EXERCISE DIRECTIONS: Return all the entries word for word, minus the pictures.

________________

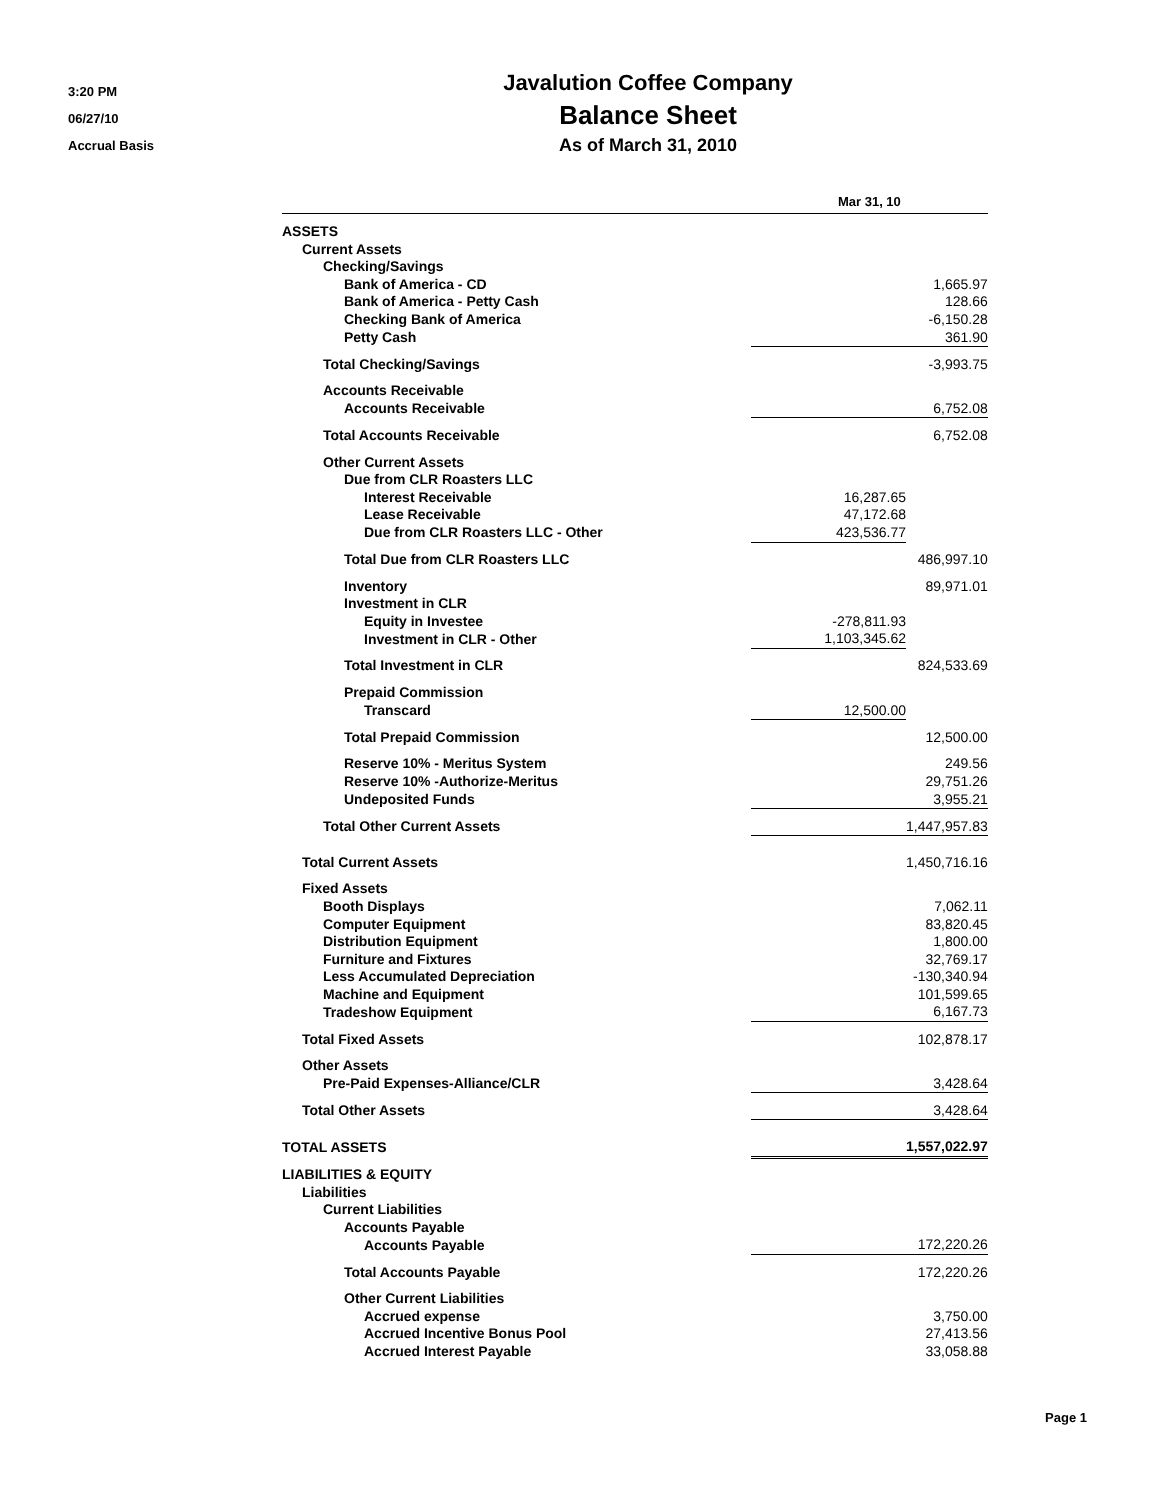3:20 PM
06/27/10
Accrual Basis
Javalution Coffee Company
Balance Sheet
As of March 31, 2010
| | Mar 31, 10 | |
| --- | --- | --- |
| ASSETS | | |
| Current Assets | | |
| Checking/Savings | | |
| Bank of America - CD | | 1,665.97 |
| Bank of America - Petty Cash | | 128.66 |
| Checking Bank of America | | -6,150.28 |
| Petty Cash | | 361.90 |
| Total Checking/Savings | | -3,993.75 |
| Accounts Receivable | | |
| Accounts Receivable | | 6,752.08 |
| Total Accounts Receivable | | 6,752.08 |
| Other Current Assets | | |
| Due from CLR Roasters LLC | | |
| Interest Receivable | 16,287.65 | |
| Lease Receivable | 47,172.68 | |
| Due from CLR Roasters LLC - Other | 423,536.77 | |
| Total Due from CLR Roasters LLC | | 486,997.10 |
| Inventory | | 89,971.01 |
| Investment in CLR | | |
| Equity in Investee | -278,811.93 | |
| Investment in CLR - Other | 1,103,345.62 | |
| Total Investment in CLR | | 824,533.69 |
| Prepaid Commission | | |
| Transcard | 12,500.00 | |
| Total Prepaid Commission | | 12,500.00 |
| Reserve 10% - Meritus System | | 249.56 |
| Reserve 10% -Authorize-Meritus | | 29,751.26 |
| Undeposited Funds | | 3,955.21 |
| Total Other Current Assets | | 1,447,957.83 |
| Total Current Assets | | 1,450,716.16 |
| Fixed Assets | | |
| Booth Displays | | 7,062.11 |
| Computer Equipment | | 83,820.45 |
| Distribution Equipment | | 1,800.00 |
| Furniture and Fixtures | | 32,769.17 |
| Less Accumulated Depreciation | | -130,340.94 |
| Machine and Equipment | | 101,599.65 |
| Tradeshow Equipment | | 6,167.73 |
| Total Fixed Assets | | 102,878.17 |
| Other Assets | | |
| Pre-Paid Expenses-Alliance/CLR | | 3,428.64 |
| Total Other Assets | | 3,428.64 |
| TOTAL ASSETS | | 1,557,022.97 |
| LIABILITIES & EQUITY | | |
| Liabilities | | |
| Current Liabilities | | |
| Accounts Payable | | |
| Accounts Payable | | 172,220.26 |
| Total Accounts Payable | | 172,220.26 |
| Other Current Liabilities | | |
| Accrued expense | | 3,750.00 |
| Accrued Incentive Bonus Pool | | 27,413.56 |
| Accrued Interest Payable | | 33,058.88 |
Page 1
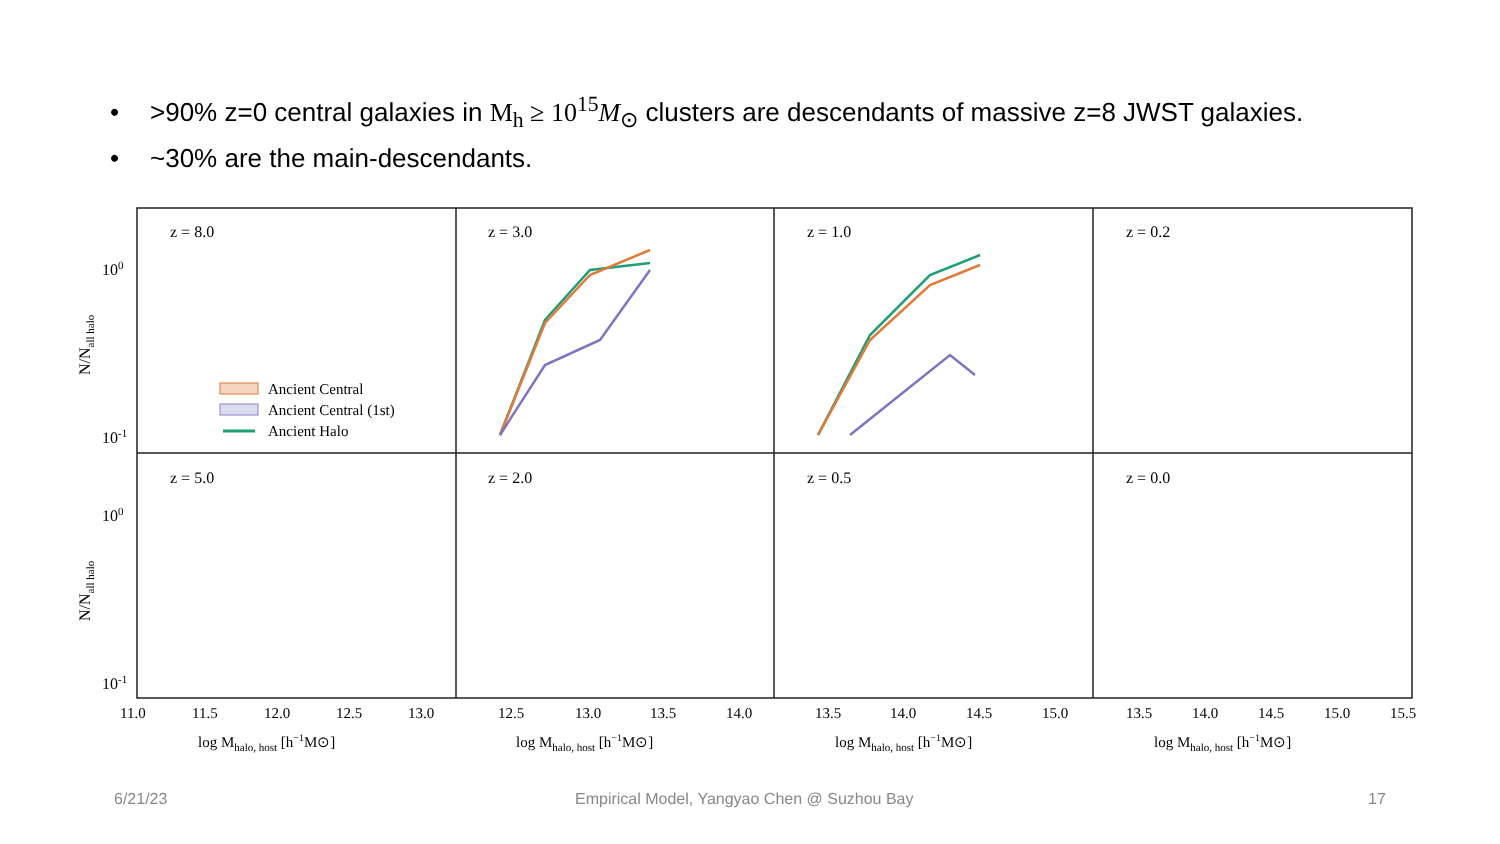• >90% z=0 central galaxies in M<sub>h</sub> ≥ 10<sup>15</sup>M<sub>⊙</sub> clusters are descendants of massive z=8 JWST galaxies.
• ~30% are the main-descendants.
z = 8.0
z = 3.0
z = 1.0
z = 0.2
z = 5.0
z = 2.0
z = 0.5
z = 0.0
100
10-1
100
10-1
N/Nall halo
N/Nall halo
Ancient Central
Ancient Central (1st)
Ancient Halo
11.0
11.5
12.0
12.5
13.0
12.5
13.0
13.5
14.0
13.5
14.0
14.5
15.0
13.5
14.0
14.5
15.0
15.5
log Mhalo, host [h−1M⊙]
log Mhalo, host [h−1M⊙]
log Mhalo, host [h−1M⊙]
log Mhalo, host [h−1M⊙]
6/21/23
Empirical Model, Yangyao Chen @ Suzhou Bay
17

________________

RESPONSE AREA:
3:20 PM
06/27/10
Accrual Basis
Javalution Coffee Company
Balance Sheet
As of March 31, 2010
| | Mar 31, 10 | |
| --- | --- | --- |
| ASSETS | | |
| Current Assets | | |
| Checking/Savings | | |
| Bank of America - CD | | 1,665.97 |
| Bank of America - Petty Cash | | 128.66 |
| Checking Bank of America | | -6,150.28 |
| Petty Cash | | 361.90 |
| Total Checking/Savings | | -3,993.75 |
| Accounts Receivable | | |
| Accounts Receivable | | 6,752.08 |
| Total Accounts Receivable | | 6,752.08 |
| Other Current Assets | | |
| Due from CLR Roasters LLC | | |
| Interest Receivable | 16,287.65 | |
| Lease Receivable | 47,172.68 | |
| Due from CLR Roasters LLC - Other | 423,536.77 | |
| Total Due from CLR Roasters LLC | | 486,997.10 |
| Inventory | | 89,971.01 |
| Investment in CLR | | |
| Equity in Investee | -278,811.93 | |
| Investment in CLR - Other | 1,103,345.62 | |
| Total Investment in CLR | | 824,533.69 |
| Prepaid Commission | | |
| Transcard | 12,500.00 | |
| Total Prepaid Commission | | 12,500.00 |
| Reserve 10% - Meritus System | | 249.56 |
| Reserve 10% -Authorize-Meritus | | 29,751.26 |
| Undeposited Funds | | 3,955.21 |
| Total Other Current Assets | | 1,447,957.83 |
| Total Current Assets | | 1,450,716.16 |
| Fixed Assets | | |
| Booth Displays | | 7,062.11 |
| Computer Equipment | | 83,820.45 |
| Distribution Equipment | | 1,800.00 |
| Furniture and Fixtures | | 32,769.17 |
| Less Accumulated Depreciation | | -130,340.94 |
| Machine and Equipment | | 101,599.65 |
| Tradeshow Equipment | | 6,167.73 |
| Total Fixed Assets | | 102,878.17 |
| Other Assets | | |
| Pre-Paid Expenses-Alliance/CLR | | 3,428.64 |
| Total Other Assets | | 3,428.64 |
| TOTAL ASSETS | | 1,557,022.97 |
| LIABILITIES & EQUITY | | |
| Liabilities | | |
| Current Liabilities | | |
| Accounts Payable | | |
| Accounts Payable | | 172,220.26 |
| Total Accounts Payable | | 172,220.26 |
| Other Current Liabilities | | |
| Accrued expense | | 3,750.00 |
| Accrued Incentive Bonus Pool | | 27,413.56 |
| Accrued Interest Payable | | 33,058.88 |
Page 1
• >90% z=0 central galaxies in M<sub>h</sub> ≥ 10<sup>15</sup>M<sub>⊙</sub> clusters are descendants of massive z=8 JWST galaxies.
• ~30% are the main-descendants.
z = 8.0
z = 3.0
z = 1.0
z = 0.2
z = 5.0
z = 2.0
z = 0.5
z = 0.0
100
10-1
100
10-1
N/Nall halo
N/Nall halo
Ancient Central
Ancient Central (1st)
Ancient Halo
11.0
11.5
12.0
12.5
13.0
12.5
13.0
13.5
14.0
13.5
14.0
14.5
15.0
13.5
14.0
14.5
15.0
15.5
log Mhalo, host [h−1M⊙]
log Mhalo, host [h−1M⊙]
log Mhalo, host [h−1M⊙]
log Mhalo, host [h−1M⊙]
6/21/23
Empirical Model, Yangyao Chen @ Suzhou Bay
17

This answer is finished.